Data excerpts:
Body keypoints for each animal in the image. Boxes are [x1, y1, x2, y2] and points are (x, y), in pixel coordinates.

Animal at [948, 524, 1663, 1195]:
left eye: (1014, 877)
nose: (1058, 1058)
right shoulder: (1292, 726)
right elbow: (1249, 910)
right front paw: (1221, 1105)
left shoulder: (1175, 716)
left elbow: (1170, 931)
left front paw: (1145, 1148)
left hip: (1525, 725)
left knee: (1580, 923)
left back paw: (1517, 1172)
==
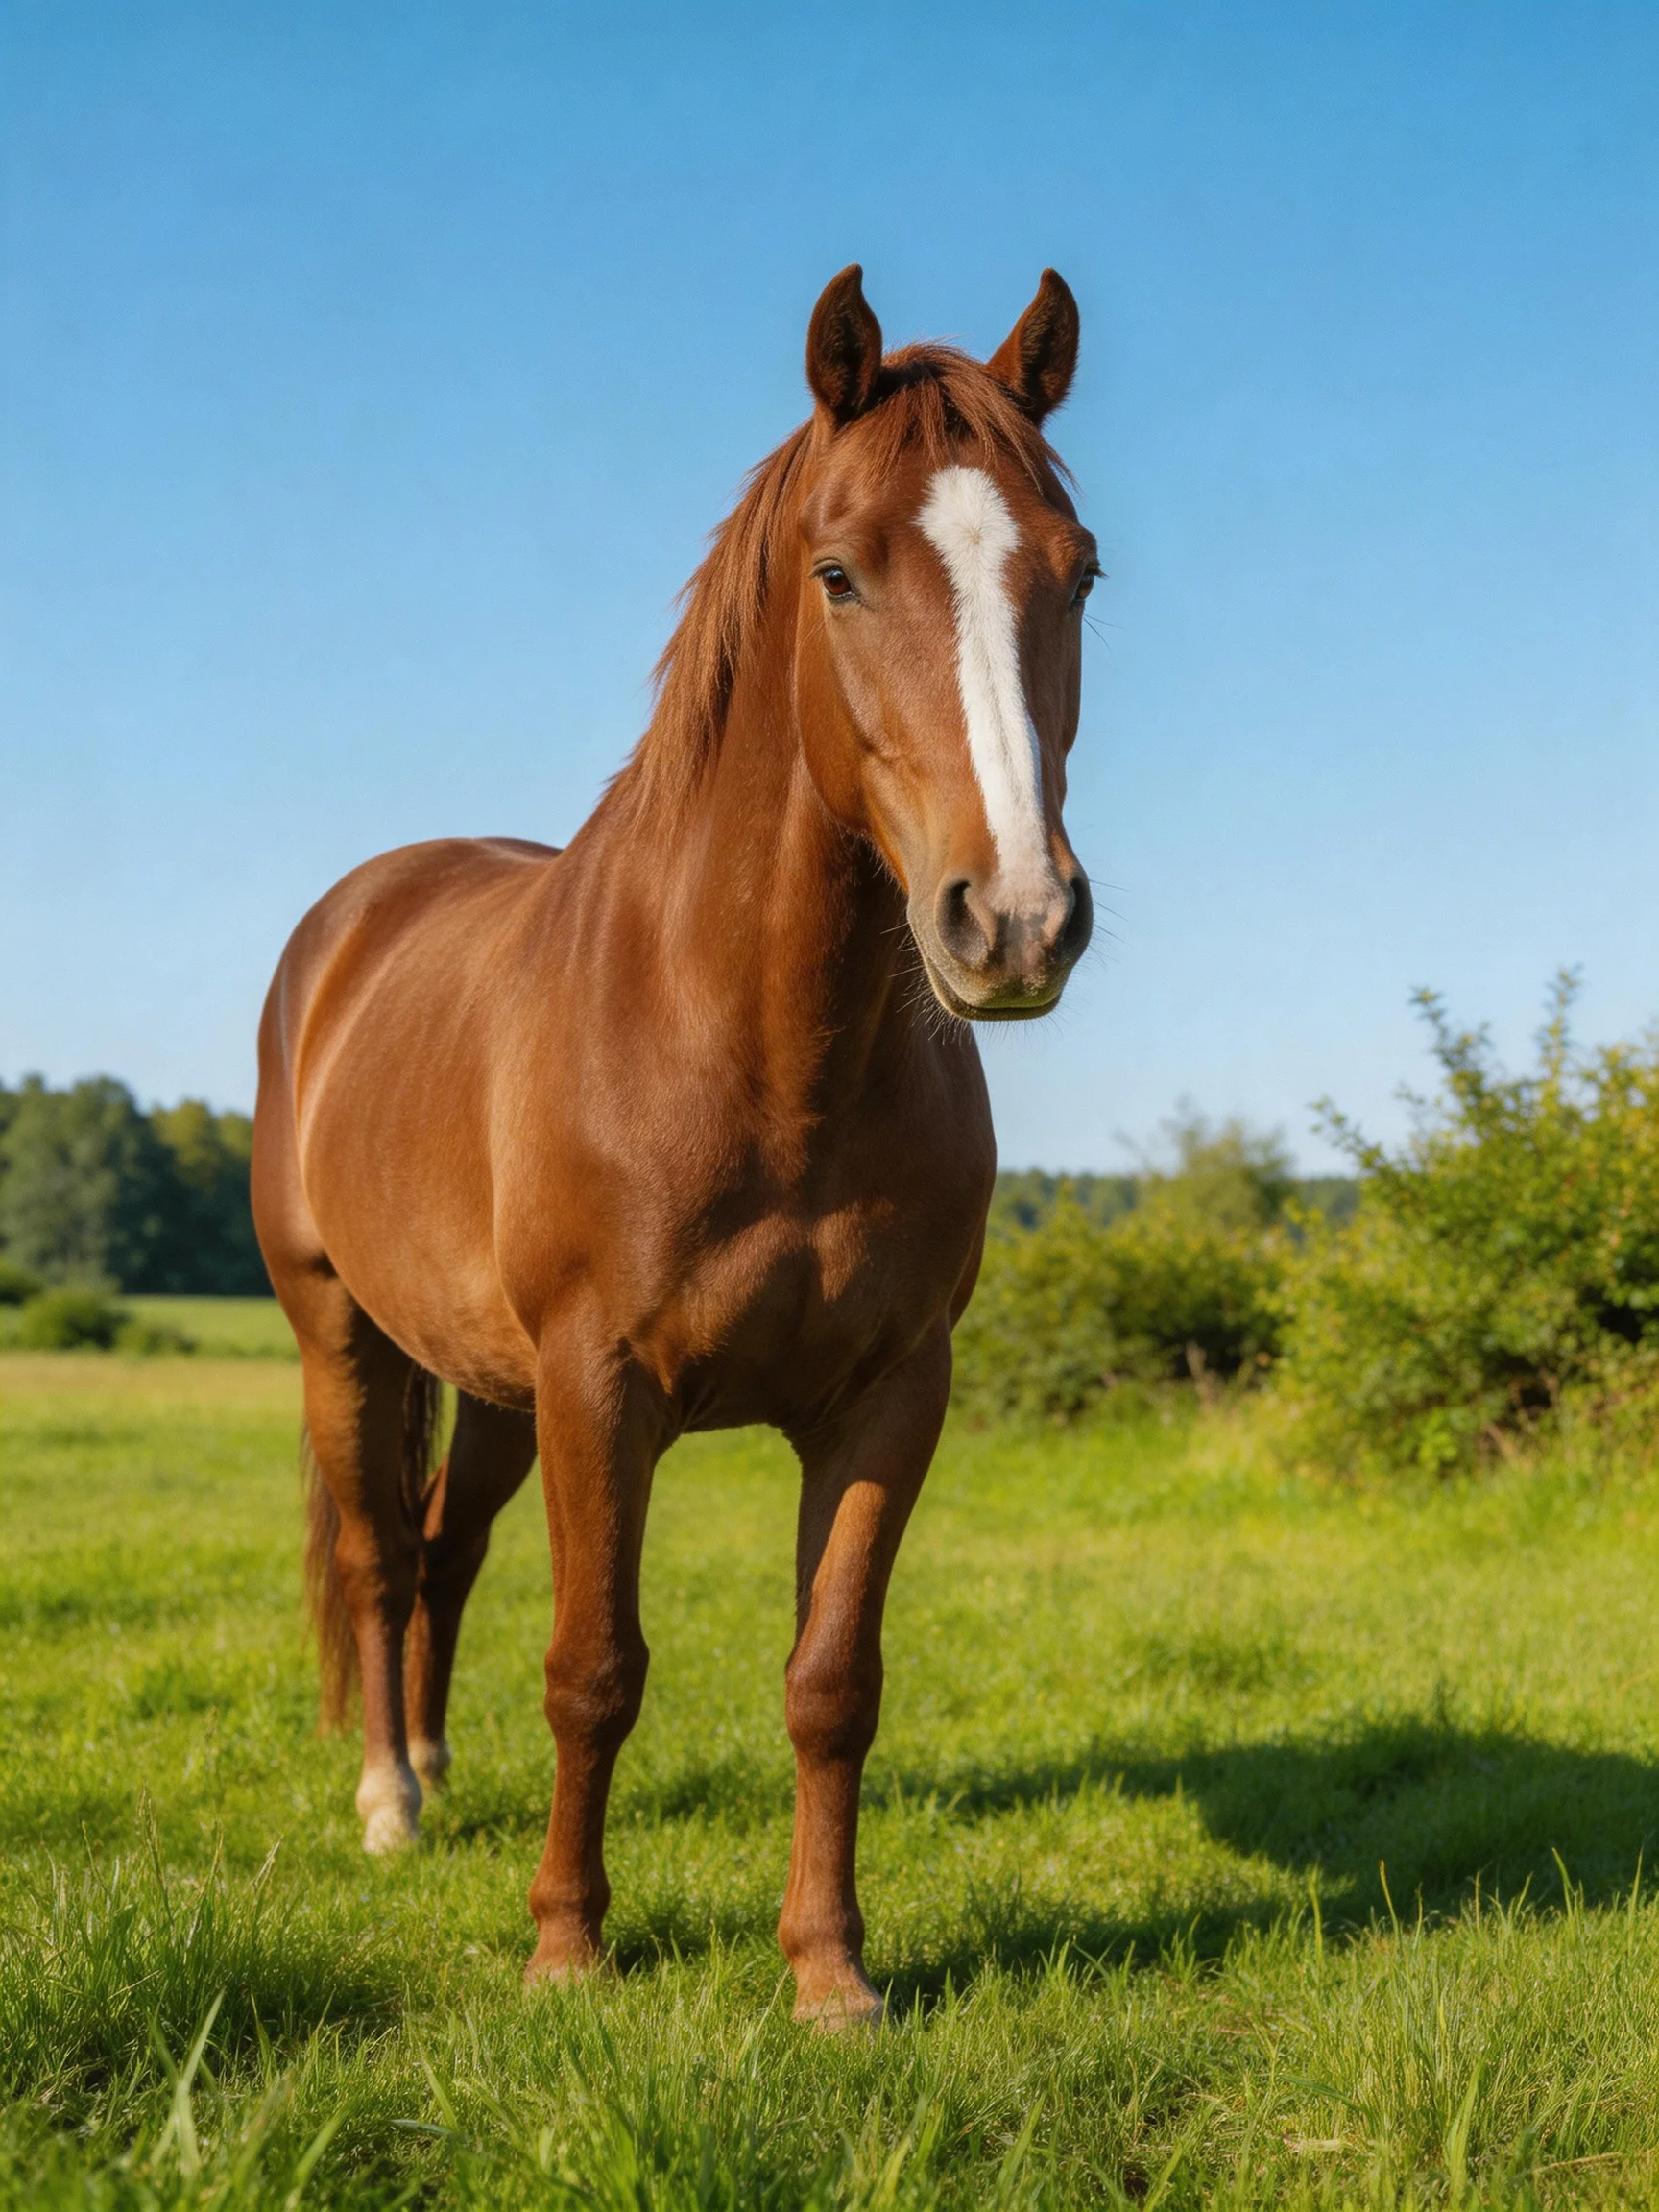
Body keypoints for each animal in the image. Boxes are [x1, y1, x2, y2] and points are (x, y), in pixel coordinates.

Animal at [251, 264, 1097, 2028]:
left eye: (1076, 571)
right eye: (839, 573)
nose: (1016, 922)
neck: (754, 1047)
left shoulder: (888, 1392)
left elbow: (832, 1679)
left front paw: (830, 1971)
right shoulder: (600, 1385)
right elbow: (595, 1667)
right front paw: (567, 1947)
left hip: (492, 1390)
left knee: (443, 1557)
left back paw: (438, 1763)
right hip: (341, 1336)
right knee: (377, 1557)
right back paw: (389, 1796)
--
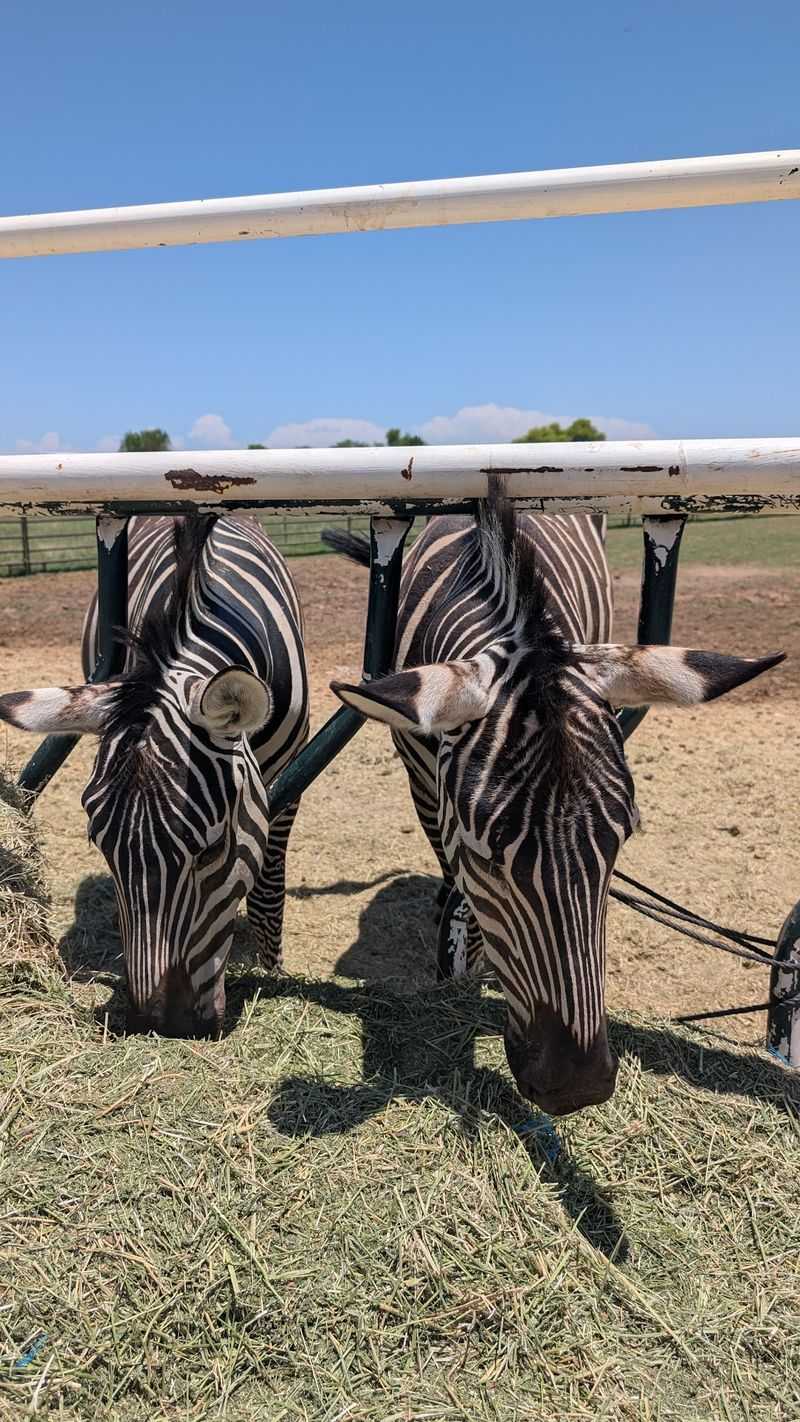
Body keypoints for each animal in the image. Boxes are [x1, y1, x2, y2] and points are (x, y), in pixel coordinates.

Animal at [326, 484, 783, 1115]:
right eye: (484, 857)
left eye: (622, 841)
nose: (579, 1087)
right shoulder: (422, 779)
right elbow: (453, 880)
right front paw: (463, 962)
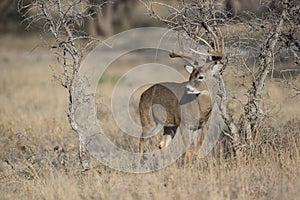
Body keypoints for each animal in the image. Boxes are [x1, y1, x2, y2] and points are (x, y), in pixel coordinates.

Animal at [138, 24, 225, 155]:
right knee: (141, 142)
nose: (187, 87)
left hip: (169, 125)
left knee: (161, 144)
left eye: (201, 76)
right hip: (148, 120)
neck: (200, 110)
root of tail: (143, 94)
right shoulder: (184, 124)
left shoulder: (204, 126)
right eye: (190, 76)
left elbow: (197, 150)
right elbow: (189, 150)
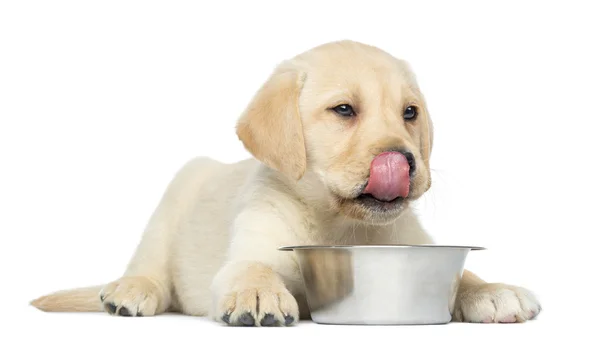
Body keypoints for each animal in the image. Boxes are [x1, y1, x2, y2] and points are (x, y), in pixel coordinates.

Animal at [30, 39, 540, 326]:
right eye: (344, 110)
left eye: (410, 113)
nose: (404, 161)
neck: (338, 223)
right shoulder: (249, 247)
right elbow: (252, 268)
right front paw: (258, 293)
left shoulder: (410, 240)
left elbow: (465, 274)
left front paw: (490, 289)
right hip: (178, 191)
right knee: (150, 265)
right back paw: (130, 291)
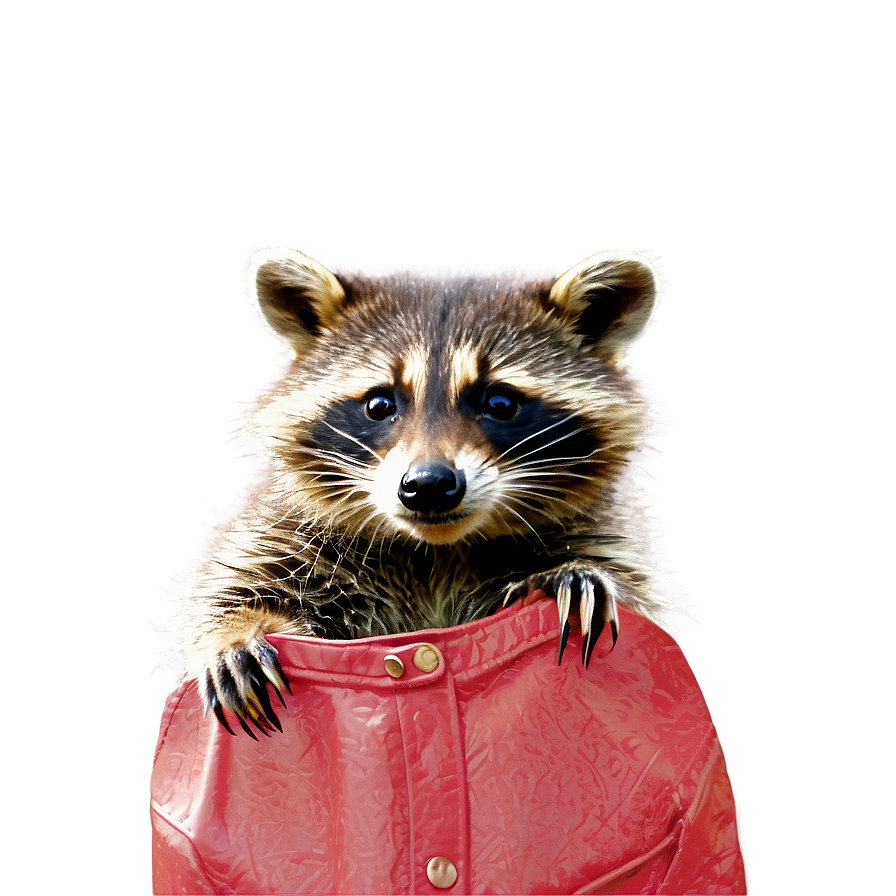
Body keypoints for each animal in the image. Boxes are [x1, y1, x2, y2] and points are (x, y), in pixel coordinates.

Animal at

**Work item**
From the lines above, copy those that contain the word "front".

**Solution to the problem**
right front paw: (1221, 1105)
left front paw: (1145, 1148)
left front paw: (830, 1971)
right front paw: (567, 1947)
right front paw: (463, 962)
right front paw: (258, 293)
left front paw: (490, 289)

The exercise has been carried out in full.